The analysts said there remained two points of concern around this. First, there are only very few buyers for the assets that potentially need to be disposed. If German internet conglomerate 1&1 does not purchase VOD’s xDSL subscribers, unloading them could be difficult.

“There could also be an upset with regards to EC view of this tie-up on incentives to invest / infrastructure competition, something that was largely absent from EC’s assessment of mergers before 2015 but surfaced in the Orange/Jazztel ruling.”

Olivetree said the deal did remove two potential NGN competitors and co-investors from the market, so it remained conceivable this situation will engender some regulatory concern.

“Nonetheless, arguments that Germany needs a second converged NGN are likely to carry a lot of weight and thus we can see a path through the regulatory review, albeit a lengthy one - and hence the mid-2019 close date.”

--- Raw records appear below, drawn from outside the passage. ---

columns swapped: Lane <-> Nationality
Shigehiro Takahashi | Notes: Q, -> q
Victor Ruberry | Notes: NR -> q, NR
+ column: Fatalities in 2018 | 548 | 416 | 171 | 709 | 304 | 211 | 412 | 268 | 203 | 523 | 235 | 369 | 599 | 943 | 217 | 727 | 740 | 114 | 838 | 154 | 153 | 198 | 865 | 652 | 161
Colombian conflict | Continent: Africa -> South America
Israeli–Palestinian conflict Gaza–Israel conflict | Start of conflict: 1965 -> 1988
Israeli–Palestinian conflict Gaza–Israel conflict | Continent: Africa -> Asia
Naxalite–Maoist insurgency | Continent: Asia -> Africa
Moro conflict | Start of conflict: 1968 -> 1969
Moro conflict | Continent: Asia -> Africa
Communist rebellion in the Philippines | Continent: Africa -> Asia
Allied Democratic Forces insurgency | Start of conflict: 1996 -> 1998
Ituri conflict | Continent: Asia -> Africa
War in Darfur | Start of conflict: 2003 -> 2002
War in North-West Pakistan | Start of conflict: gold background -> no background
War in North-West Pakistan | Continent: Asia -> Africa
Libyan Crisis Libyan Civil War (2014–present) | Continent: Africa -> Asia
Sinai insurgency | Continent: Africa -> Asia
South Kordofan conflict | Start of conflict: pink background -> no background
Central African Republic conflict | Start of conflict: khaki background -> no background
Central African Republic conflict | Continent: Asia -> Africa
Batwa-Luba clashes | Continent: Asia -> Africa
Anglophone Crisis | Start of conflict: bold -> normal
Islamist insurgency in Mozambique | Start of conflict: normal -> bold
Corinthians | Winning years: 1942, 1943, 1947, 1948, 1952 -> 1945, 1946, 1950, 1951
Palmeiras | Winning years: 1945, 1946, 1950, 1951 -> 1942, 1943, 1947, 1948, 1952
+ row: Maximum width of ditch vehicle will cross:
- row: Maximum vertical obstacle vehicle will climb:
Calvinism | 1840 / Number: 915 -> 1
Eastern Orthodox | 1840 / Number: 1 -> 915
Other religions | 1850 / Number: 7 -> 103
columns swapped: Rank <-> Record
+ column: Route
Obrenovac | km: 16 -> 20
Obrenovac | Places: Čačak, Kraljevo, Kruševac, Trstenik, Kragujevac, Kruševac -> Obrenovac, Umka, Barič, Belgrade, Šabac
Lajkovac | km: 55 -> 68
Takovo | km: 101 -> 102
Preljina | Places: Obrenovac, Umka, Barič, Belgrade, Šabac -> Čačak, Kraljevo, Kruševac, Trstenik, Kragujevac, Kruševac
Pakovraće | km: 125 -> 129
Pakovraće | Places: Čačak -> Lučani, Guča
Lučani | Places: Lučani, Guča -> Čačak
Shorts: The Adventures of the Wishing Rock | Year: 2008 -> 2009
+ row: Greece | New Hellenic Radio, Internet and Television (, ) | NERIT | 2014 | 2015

Citi said the deal looked "better than expected", with "much higher synergies that we and the market were looking for...However, with a long approval process ahead, the focus will likely remain on the remedies that may be required for approval."

Analysts said the "focus will be on Liberty’s potential use of cash that could be used for deleveraging or buying out the Telenet minority, ITV or potentially mobile acquisition in the UK", which others suggested could mean O2.

RBC Capital Markets pointed out negative read-through for Sky and BT as it said investors "should consider the implications from the UK data" in Liberty's recent trading update, where it reported 31k broadband net adds in the UK.

"The headline figure is seemingly unremarkable, but we believe the implications are not, given the context of the market." With Vodafone and TalkTalk expected to post "very strong" broadband net adds, "with the overall market slowing, we believe the main loser in broadband is likely to be Sky, though BT is also likely to see a substantial slowdown in net adds".